There are many variations of halupkies.  Sometimes, instead of adding honey and lemon juice I cook the halupkies with sourkraut.  Hungarian halupkies are actually made with pickled cabbage leaves.  If I have leftover chicken fried rice, I’ll use that instead of plain rice.  And if I have leftover goulash or pot roast and gravy, I’ll dump that on the halupkies before sticking them in the oven.  Cooked bacon is a common addition to the filling of meat and rice.  Another variation is to add peppers and pitted olives to the sauce.  This makes the halupkies more aromatic as opposed to the kind made with lemon juice and honey.

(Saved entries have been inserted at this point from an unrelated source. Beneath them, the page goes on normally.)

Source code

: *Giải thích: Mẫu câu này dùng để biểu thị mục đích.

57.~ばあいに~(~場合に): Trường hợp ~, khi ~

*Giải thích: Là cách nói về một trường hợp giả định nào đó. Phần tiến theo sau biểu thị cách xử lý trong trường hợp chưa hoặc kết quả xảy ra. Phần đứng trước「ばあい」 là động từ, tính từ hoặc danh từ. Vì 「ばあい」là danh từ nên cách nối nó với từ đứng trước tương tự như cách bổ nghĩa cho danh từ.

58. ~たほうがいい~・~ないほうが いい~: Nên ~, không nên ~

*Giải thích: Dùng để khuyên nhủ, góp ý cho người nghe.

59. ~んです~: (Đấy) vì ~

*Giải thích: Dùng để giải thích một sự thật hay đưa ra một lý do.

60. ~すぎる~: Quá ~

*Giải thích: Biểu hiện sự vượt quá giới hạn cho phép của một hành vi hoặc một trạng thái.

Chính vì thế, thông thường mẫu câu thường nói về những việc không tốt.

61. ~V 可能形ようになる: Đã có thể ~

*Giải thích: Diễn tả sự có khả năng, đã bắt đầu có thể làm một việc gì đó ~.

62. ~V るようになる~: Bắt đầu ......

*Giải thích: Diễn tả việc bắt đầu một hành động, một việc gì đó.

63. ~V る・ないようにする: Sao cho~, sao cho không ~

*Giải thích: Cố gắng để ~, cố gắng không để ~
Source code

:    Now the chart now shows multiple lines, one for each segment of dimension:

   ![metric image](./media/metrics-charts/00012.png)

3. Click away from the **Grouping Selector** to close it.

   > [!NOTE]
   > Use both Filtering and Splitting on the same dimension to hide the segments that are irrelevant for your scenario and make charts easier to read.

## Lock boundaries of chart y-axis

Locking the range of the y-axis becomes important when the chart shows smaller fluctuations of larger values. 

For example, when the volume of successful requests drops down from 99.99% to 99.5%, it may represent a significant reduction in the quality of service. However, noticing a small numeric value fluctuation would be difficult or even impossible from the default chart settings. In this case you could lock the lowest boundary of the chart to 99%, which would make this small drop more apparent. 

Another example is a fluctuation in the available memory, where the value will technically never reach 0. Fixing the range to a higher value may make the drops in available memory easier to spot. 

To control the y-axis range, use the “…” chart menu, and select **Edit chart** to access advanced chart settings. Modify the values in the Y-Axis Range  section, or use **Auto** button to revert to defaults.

Bubba is simply a giant potato pancake.  Potatoes were first cultivated by South American Indians.  Europeans adopted the potato during the 18th century because the underground tubers survived when invading soldiers burned the peasant’s crops.  To make bubba pour 2/3rds a cup of sourdough starter into a bowl.  (If you don’t have sourdough starter, just mix flour and water into a sticky paste.)  Grate 3 medium-sized potatoes and squeeze the water out of them or the bubba will be too watery.  Add the grated potatoes to the sourdough starter along with a minced onion, 2 eggs, and 1 heaping teaspoon of salt.  Mix well and pour the batter into an iron skillet well greased with rendered beef fat, lard, or good vegetable oil.  Bake at 450 degrees for 20 minutes, then broil for 5 minutes to brown the top.  Remove from the oven and cut with a pizza cutter.  Bubba should be greasy and crisp on the outside and creamy on the inside.  In Poland where my dad was born, vendors used to hawk “hot bubba” from street corners.

Bubba

Real Fried Pies

January 28, 2019

Fried pies probably originated in the mountain region of the upper south during the 18th century.  The Scotch-Irish settlers used whatever ingredients they had on hand to make these convenient, pocket-sized desserts.  Most always had flour, lard, sugar, and dried apples in their pantries; and they could be carried to work to be eaten as a meal or a dessert whenever the laborer got hungry.  It’s hard to find a real fried pie in a restaurant these days.  From 1968-1992 McDonalds made decent fried pies, but then some idiotic corporate executive decided the junk food chain would gain more customers, if they substituted “healthier” baked pocket pies.  I wouldn’t waste a dollar on these phonies.  Some country restaurants still serve fried pies, and road side stands sometimes have them.  But they are rare.  And oftentimes, especially from road side stands, they are many days old and stale.  They are better made at home.

Real fried pies.

Powdered sugar is optional.

I’ve never seen a television chef make a fried pie correctly.  Emeril Lagasse and Alton Brown from Food Network use regular pie crust, and this just isn’t right–they might as well use cardboard.  They also use all-purpose flour which should be known as useless flour because it is good for nothing, except maybe thickening a gravy.  A real fried pie uses a slightly sweetened biscuit dough.  They are kind of a pain to make, so I only prepare them twice a year.  I make a fried apple pie in the winter, and a fried peach pie in the summer.  Take 1.5 cups of pure cake flour (not cake mix) and .5 cups of bread flour and mix them with about 1/4 cup of lard or butter-flavored Crisco.  Lard works best.  Add 2 tablespoons of sugar, a pinch of salt, and 1/2 teaspoon of baking powder.  The last time I made fried pies I used .5 cup of cake flour, 1 cup of a store brand bisquick flour, and .5 cup of bread flour because I didn’t have enough cake flour, and they were even better.  (I left out the baking powder because the bisquick already has leavening agents in it.)  Add enough buttermilk to make a dough that can be kneaded, and roll it into a flat thin pastry.  Cut the pastry into 6 squares and add some fruit in the middle.  Roll them up and fry them at 375 in rendered beef grease, lard, melted shortening, or corn oil.  Sprinkle powdered sugar on them.

For the fruit filling, dice 2 apples or 2 peaches and sautee them in 2 TBLs of butter and 1 TBL of flour.  Add 1 TBL of brown sugar.  Sautee them until the fruit is soft.  You may add cinnamon to them.  If there isn’t enough apple in the filling, add a little bit of applesauce.

Fried pies are flaky and satisfying.  They should be a little greasy.